Yes, previously published research shows that the CD-RISC does measure behaviour related to
resilience. This study shows that scores on the DARS are similar to scores on the CD-RISC 3. 4. 5. (Spearman rho=.582, p=.000). Therefore, this study supports that the two scales measure similar behaviours related to resilience.
Do specific scales on the DARS correlate with specific factors (scales) on the CD-RISC?
No, all of the DARS scales (relationships, internal beliefs, initiative, self-control) correlate the highest with CD-RISC’s factor 4 which relates to a sense of control. However, there is a slightly lower, but significant correlation between many of the CD-RISC factors and DARS scales.
These other factors are personal competence, intuition and coping with stress, secure relationships, and spiritual influences. These results show that in general, the two scales correlate with each other.
Is the DARS a reliable measure?
One important aspect of reliability is internal consistency. This is a measure of the degree to which the items on a scale like the DARS measure the same concept. The DARS has high internal consistency. (Cronbach’s alpha for the full scale was α=.762).

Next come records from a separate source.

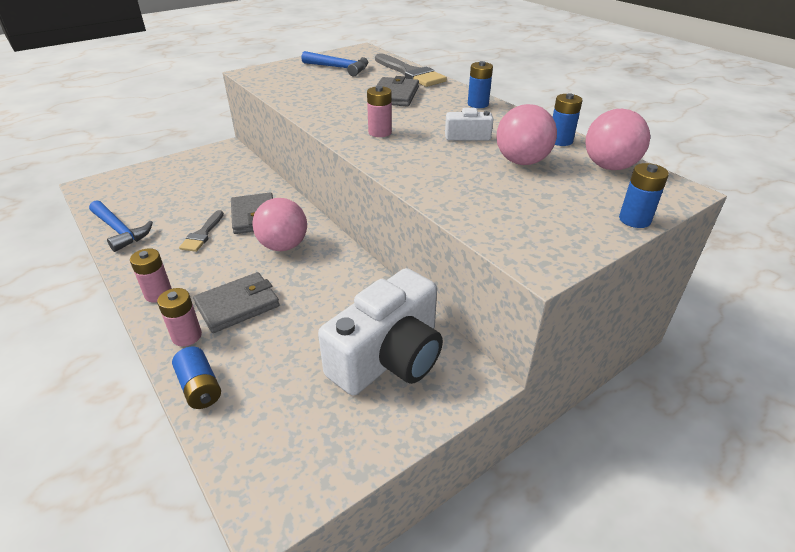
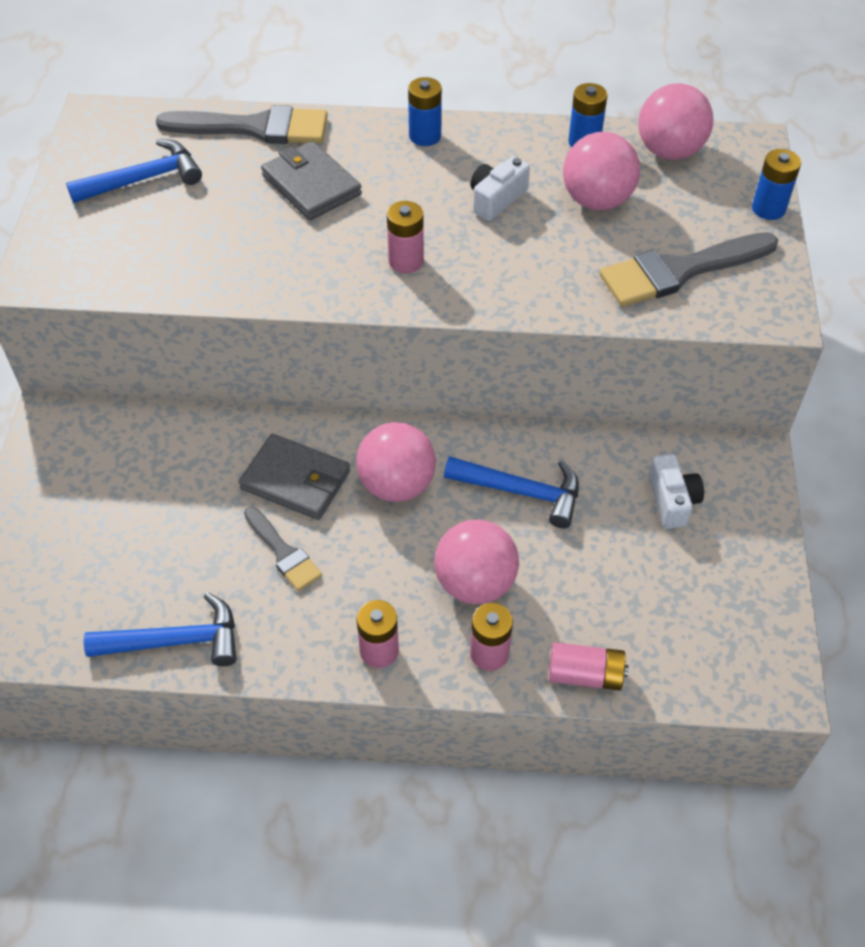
camera: 50 degrees left, 15 degrees up
(200, 387) = (585, 674): blue battery -> pink battery
(238, 305) = (475, 583): grey wallet -> pink ball
(325, 290) = (522, 492): none -> blue hammer
(389, 357) = (672, 500): white camera -> white camera, size x0.46
(513, 210) = (679, 271): none -> grey brush

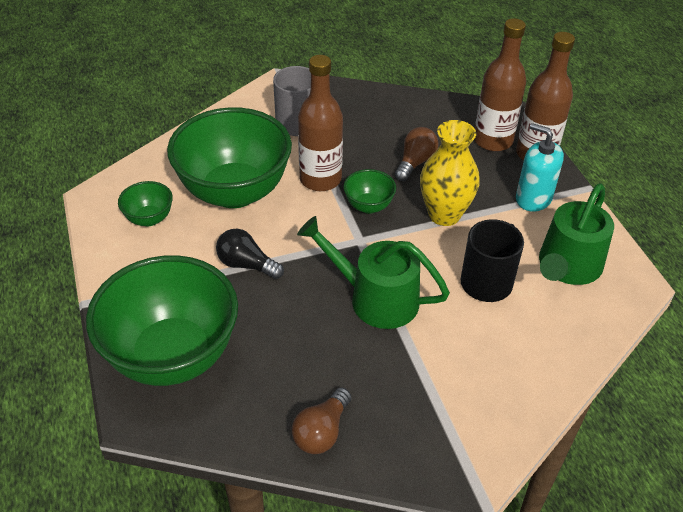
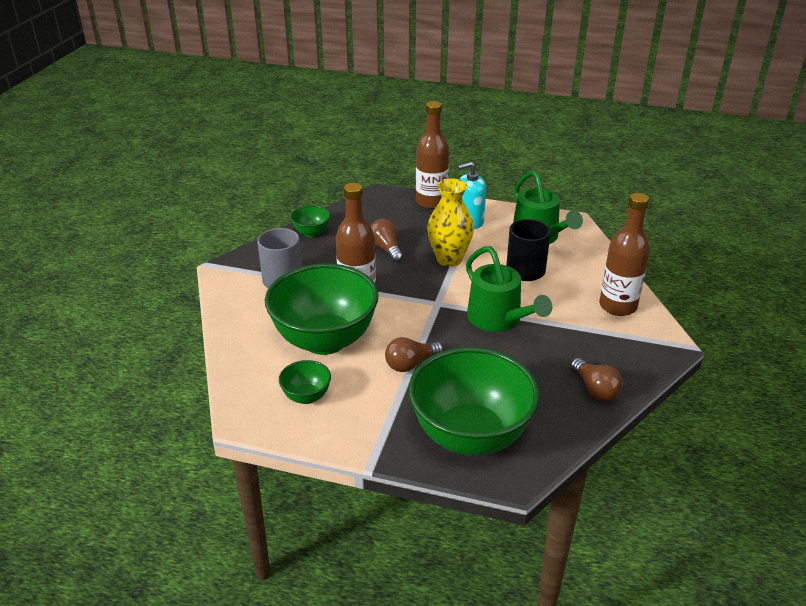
camera: 55 degrees left, 10 degrees down
(246, 264) = (410, 364): black light bulb -> brown light bulb
(368, 206) = (408, 285): green bowl -> green bowl (311, 233)
(375, 298) = (498, 319): green watering can -> green watering can turned 90 degrees counterclockwise
(493, 140) = (400, 211): brown bottle -> brown bottle (618, 306)

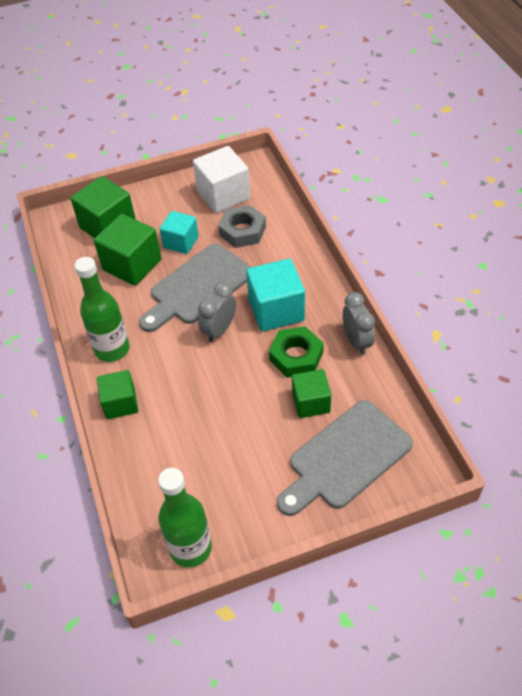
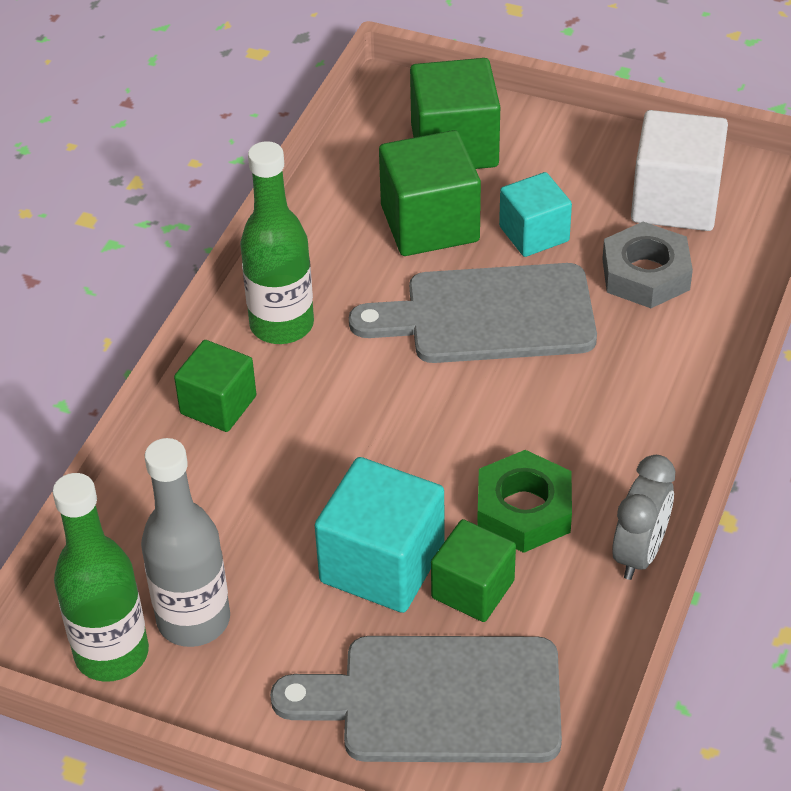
camera: 40 degrees right, 5 degrees down
(211, 504) = (193, 620): none -> grey bottle
(219, 330) = (454, 397): grey clock -> none
(276, 310) = (568, 424): turquoise cube -> turquoise cube (382, 564)

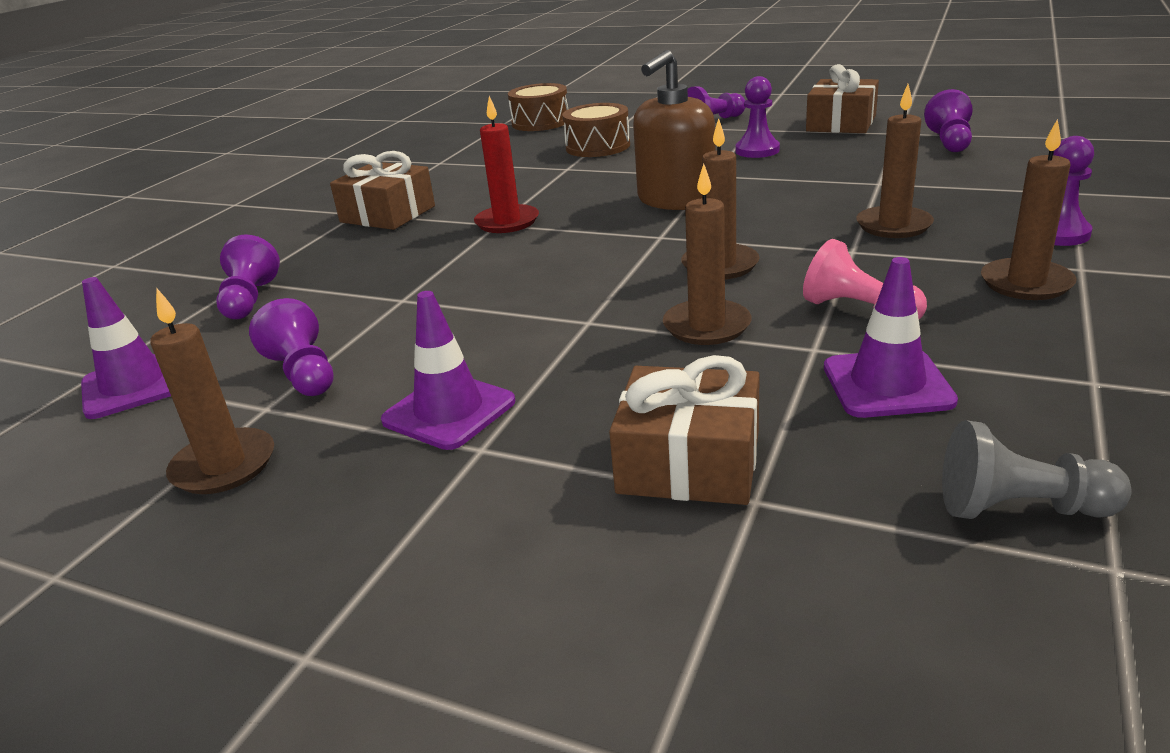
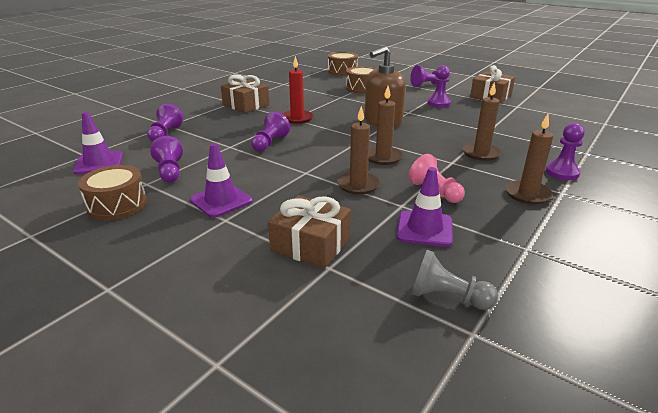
camera: 10 degrees right, 0 degrees up
(224, 466) = (117, 205): brown candle -> brown drum
(949, 142) = (540, 115): purple pawn -> purple pawn (270, 143)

Did the above statistical analyses differ for men and women?
No, when the analyses were done with only women, the internal consistency scores and other correlations did not change significantly. In addition, the average scores for males (MDARS=39.4, sDARS=4.2, MCDRISC=79.2, sCDRISC=11.2) and females (MDARS=39.7, sDARS=4.1, MCDRISC=78.5, sCDRISC=11.0) were very similar for both assessments and did not differ significantly (tDARS(719)=-.561, pDARS=.58, tCDRISC (719)=.602, pCDRISC=.55 ).
Why should we use a tool like the DARS?
The purpose of the DARS is for adults to be able to reflect on their own lives—it is a simple way to become aware of personal strengths and areas of need. It is also especially geared toward those who work in the early childhood field, including Devereux Early Childhood Assessment Program (DECA), the Devereux Early Childhood Assessment Program for Infants and toddlers (DECA-I/T) and the Devereux School Age Assessment (DESSA) users. The DARS has a companion guide titled, Bouncing Back: Simple Strategies for a Resilient You, which helps adults develop the strengths that the DARS identifies.